*Description of the task:* The records, repeated exactly and in full, are the expected answer.

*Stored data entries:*
------------------------------------------------------------------------

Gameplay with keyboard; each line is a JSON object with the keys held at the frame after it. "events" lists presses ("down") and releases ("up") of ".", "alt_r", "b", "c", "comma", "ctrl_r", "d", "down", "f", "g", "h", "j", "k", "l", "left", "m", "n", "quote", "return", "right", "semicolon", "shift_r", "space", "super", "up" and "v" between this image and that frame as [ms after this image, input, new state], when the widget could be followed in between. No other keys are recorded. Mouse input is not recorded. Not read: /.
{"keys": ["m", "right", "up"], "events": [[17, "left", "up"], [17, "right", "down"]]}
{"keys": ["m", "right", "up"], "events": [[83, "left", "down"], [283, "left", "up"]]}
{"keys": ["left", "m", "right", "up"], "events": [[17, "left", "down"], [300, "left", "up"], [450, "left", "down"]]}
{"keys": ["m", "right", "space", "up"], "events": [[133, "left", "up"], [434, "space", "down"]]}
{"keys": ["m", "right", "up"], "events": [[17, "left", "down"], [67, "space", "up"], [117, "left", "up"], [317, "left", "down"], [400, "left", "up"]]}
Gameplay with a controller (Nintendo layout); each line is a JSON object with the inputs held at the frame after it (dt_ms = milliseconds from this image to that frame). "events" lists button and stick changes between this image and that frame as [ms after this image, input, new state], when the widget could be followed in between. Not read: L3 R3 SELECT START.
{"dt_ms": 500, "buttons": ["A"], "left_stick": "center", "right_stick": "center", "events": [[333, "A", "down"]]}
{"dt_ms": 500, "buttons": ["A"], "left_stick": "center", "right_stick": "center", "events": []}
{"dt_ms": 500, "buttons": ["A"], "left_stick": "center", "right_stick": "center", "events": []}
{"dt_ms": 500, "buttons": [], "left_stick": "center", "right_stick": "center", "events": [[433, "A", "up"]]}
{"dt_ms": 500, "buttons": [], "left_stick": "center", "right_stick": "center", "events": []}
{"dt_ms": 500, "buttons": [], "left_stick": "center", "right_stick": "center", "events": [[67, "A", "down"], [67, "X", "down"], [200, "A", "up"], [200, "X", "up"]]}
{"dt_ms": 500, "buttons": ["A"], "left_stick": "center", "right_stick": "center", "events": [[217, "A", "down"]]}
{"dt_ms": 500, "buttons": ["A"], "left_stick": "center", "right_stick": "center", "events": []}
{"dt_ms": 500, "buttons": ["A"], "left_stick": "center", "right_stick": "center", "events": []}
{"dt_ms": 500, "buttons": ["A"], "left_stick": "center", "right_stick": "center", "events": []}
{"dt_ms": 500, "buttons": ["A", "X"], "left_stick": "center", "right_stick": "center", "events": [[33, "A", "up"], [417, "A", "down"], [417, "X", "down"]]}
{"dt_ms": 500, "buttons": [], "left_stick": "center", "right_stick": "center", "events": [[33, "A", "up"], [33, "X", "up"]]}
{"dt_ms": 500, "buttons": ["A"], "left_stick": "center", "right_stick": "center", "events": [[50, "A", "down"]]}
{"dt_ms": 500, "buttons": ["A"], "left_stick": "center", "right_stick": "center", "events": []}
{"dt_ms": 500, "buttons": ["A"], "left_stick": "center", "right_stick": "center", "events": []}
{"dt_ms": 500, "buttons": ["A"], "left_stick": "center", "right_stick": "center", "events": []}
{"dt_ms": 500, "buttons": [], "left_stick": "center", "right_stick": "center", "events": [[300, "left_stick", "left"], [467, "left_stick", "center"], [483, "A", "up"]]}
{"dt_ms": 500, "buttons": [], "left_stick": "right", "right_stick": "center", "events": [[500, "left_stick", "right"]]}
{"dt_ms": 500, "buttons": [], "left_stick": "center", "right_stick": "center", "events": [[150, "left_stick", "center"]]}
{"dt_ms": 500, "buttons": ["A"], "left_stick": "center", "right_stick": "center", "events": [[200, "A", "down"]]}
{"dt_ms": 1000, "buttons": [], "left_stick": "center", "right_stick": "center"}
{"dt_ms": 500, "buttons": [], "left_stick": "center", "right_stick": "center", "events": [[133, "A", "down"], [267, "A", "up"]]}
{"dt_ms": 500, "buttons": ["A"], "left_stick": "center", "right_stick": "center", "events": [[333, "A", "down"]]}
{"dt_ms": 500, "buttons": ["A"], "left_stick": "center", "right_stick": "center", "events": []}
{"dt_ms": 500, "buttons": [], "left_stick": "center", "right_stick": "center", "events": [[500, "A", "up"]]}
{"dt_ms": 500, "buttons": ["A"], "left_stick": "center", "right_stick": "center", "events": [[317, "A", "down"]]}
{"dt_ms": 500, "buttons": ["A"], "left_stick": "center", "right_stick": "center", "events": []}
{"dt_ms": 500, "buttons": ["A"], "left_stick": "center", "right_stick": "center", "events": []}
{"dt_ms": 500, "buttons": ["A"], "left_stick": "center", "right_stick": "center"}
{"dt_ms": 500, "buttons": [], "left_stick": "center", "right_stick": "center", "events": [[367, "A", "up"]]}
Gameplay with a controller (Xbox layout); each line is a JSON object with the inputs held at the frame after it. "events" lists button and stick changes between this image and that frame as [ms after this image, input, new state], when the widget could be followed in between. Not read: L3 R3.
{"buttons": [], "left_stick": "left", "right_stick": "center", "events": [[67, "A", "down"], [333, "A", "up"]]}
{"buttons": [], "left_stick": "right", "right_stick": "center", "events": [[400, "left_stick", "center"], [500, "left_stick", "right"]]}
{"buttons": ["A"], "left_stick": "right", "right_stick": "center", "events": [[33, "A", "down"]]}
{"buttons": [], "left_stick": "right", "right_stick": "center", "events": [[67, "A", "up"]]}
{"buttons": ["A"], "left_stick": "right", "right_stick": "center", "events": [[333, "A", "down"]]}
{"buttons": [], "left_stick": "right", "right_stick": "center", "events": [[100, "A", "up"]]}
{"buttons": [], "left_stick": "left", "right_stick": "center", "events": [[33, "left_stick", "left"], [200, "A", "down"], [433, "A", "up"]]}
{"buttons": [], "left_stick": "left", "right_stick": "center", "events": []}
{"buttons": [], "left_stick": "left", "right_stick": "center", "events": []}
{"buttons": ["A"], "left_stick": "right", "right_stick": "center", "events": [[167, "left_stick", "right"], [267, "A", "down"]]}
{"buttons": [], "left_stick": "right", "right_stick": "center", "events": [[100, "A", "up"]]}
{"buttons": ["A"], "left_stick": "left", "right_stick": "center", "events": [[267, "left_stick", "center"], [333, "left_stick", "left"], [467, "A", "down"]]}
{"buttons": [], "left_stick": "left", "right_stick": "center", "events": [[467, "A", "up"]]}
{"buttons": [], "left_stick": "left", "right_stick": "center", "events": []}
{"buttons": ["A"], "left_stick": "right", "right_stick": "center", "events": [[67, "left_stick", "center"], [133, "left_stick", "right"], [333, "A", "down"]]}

------------------------------------------------------------------------

*Answer section:*
Gameplay with keyboard; each line is a JSON object with the keys held at the frame after it. "events" lists presses ("down") and releases ("up") of ".", "alt_r", "b", "c", "comma", "ctrl_r", "d", "down", "f", "g", "h", "j", "k", "l", "left", "m", "n", "quote", "return", "right", "semicolon", "shift_r", "space", "super", "up" and "v" between this image and that frame as [ms after this image, input, new state], when the widget could be followed in between. No other keys are recorded. Mouse input is not recorded. Not read: /.
{"keys": ["m", "right", "up"], "events": [[17, "left", "up"], [17, "right", "down"]]}
{"keys": ["m", "right", "up"], "events": [[83, "left", "down"], [283, "left", "up"]]}
{"keys": ["left", "m", "right", "up"], "events": [[17, "left", "down"], [300, "left", "up"], [450, "left", "down"]]}
{"keys": ["m", "right", "space", "up"], "events": [[133, "left", "up"], [434, "space", "down"]]}
{"keys": ["m", "right", "up"], "events": [[17, "left", "down"], [67, "space", "up"], [117, "left", "up"], [317, "left", "down"], [400, "left", "up"]]}
Gameplay with a controller (Nintendo layout); each line is a JSON object with the inputs held at the frame after it (dt_ms = milliseconds from this image to that frame). "events" lists button and stick changes between this image and that frame as [ms after this image, input, new state], when the widget could be followed in between. Not read: L3 R3 SELECT START.
{"dt_ms": 500, "buttons": ["A"], "left_stick": "center", "right_stick": "center", "events": [[333, "A", "down"]]}
{"dt_ms": 500, "buttons": ["A"], "left_stick": "center", "right_stick": "center", "events": []}
{"dt_ms": 500, "buttons": ["A"], "left_stick": "center", "right_stick": "center", "events": []}
{"dt_ms": 500, "buttons": [], "left_stick": "center", "right_stick": "center", "events": [[433, "A", "up"]]}
{"dt_ms": 500, "buttons": [], "left_stick": "center", "right_stick": "center", "events": []}
{"dt_ms": 500, "buttons": [], "left_stick": "center", "right_stick": "center", "events": [[67, "A", "down"], [67, "X", "down"], [200, "A", "up"], [200, "X", "up"]]}
{"dt_ms": 500, "buttons": ["A"], "left_stick": "center", "right_stick": "center", "events": [[217, "A", "down"]]}
{"dt_ms": 500, "buttons": ["A"], "left_stick": "center", "right_stick": "center", "events": []}
{"dt_ms": 500, "buttons": ["A"], "left_stick": "center", "right_stick": "center", "events": []}
{"dt_ms": 500, "buttons": ["A"], "left_stick": "center", "right_stick": "center", "events": []}
{"dt_ms": 500, "buttons": ["A", "X"], "left_stick": "center", "right_stick": "center", "events": [[33, "A", "up"], [417, "A", "down"], [417, "X", "down"]]}
{"dt_ms": 500, "buttons": [], "left_stick": "center", "right_stick": "center", "events": [[33, "A", "up"], [33, "X", "up"]]}
{"dt_ms": 500, "buttons": ["A"], "left_stick": "center", "right_stick": "center", "events": [[50, "A", "down"]]}
{"dt_ms": 500, "buttons": ["A"], "left_stick": "center", "right_stick": "center", "events": []}
{"dt_ms": 500, "buttons": ["A"], "left_stick": "center", "right_stick": "center", "events": []}
{"dt_ms": 500, "buttons": ["A"], "left_stick": "center", "right_stick": "center", "events": []}
{"dt_ms": 500, "buttons": [], "left_stick": "center", "right_stick": "center", "events": [[300, "left_stick", "left"], [467, "left_stick", "center"], [483, "A", "up"]]}
{"dt_ms": 500, "buttons": [], "left_stick": "right", "right_stick": "center", "events": [[500, "left_stick", "right"]]}
{"dt_ms": 500, "buttons": [], "left_stick": "center", "right_stick": "center", "events": [[150, "left_stick", "center"]]}
{"dt_ms": 500, "buttons": ["A"], "left_stick": "center", "right_stick": "center", "events": [[200, "A", "down"]]}
{"dt_ms": 1000, "buttons": [], "left_stick": "center", "right_stick": "center"}
{"dt_ms": 500, "buttons": [], "left_stick": "center", "right_stick": "center", "events": [[133, "A", "down"], [267, "A", "up"]]}
{"dt_ms": 500, "buttons": ["A"], "left_stick": "center", "right_stick": "center", "events": [[333, "A", "down"]]}
{"dt_ms": 500, "buttons": ["A"], "left_stick": "center", "right_stick": "center", "events": []}
{"dt_ms": 500, "buttons": [], "left_stick": "center", "right_stick": "center", "events": [[500, "A", "up"]]}
{"dt_ms": 500, "buttons": ["A"], "left_stick": "center", "right_stick": "center", "events": [[317, "A", "down"]]}
{"dt_ms": 500, "buttons": ["A"], "left_stick": "center", "right_stick": "center", "events": []}
{"dt_ms": 500, "buttons": ["A"], "left_stick": "center", "right_stick": "center", "events": []}
{"dt_ms": 500, "buttons": ["A"], "left_stick": "center", "right_stick": "center"}
{"dt_ms": 500, "buttons": [], "left_stick": "center", "right_stick": "center", "events": [[367, "A", "up"]]}
Gameplay with a controller (Xbox layout); each line is a JSON object with the inputs held at the frame after it. "events" lists button and stick changes between this image and that frame as [ms after this image, input, new state], when the widget could be followed in between. Not read: L3 R3.
{"buttons": [], "left_stick": "left", "right_stick": "center", "events": [[67, "A", "down"], [333, "A", "up"]]}
{"buttons": [], "left_stick": "right", "right_stick": "center", "events": [[400, "left_stick", "center"], [500, "left_stick", "right"]]}
{"buttons": ["A"], "left_stick": "right", "right_stick": "center", "events": [[33, "A", "down"]]}
{"buttons": [], "left_stick": "right", "right_stick": "center", "events": [[67, "A", "up"]]}
{"buttons": ["A"], "left_stick": "right", "right_stick": "center", "events": [[333, "A", "down"]]}
{"buttons": [], "left_stick": "right", "right_stick": "center", "events": [[100, "A", "up"]]}
{"buttons": [], "left_stick": "left", "right_stick": "center", "events": [[33, "left_stick", "left"], [200, "A", "down"], [433, "A", "up"]]}
{"buttons": [], "left_stick": "left", "right_stick": "center", "events": []}
{"buttons": [], "left_stick": "left", "right_stick": "center", "events": []}
{"buttons": ["A"], "left_stick": "right", "right_stick": "center", "events": [[167, "left_stick", "right"], [267, "A", "down"]]}
{"buttons": [], "left_stick": "right", "right_stick": "center", "events": [[100, "A", "up"]]}
{"buttons": ["A"], "left_stick": "left", "right_stick": "center", "events": [[267, "left_stick", "center"], [333, "left_stick", "left"], [467, "A", "down"]]}
{"buttons": [], "left_stick": "left", "right_stick": "center", "events": [[467, "A", "up"]]}
{"buttons": [], "left_stick": "left", "right_stick": "center", "events": []}
{"buttons": ["A"], "left_stick": "right", "right_stick": "center", "events": [[67, "left_stick", "center"], [133, "left_stick", "right"], [333, "A", "down"]]}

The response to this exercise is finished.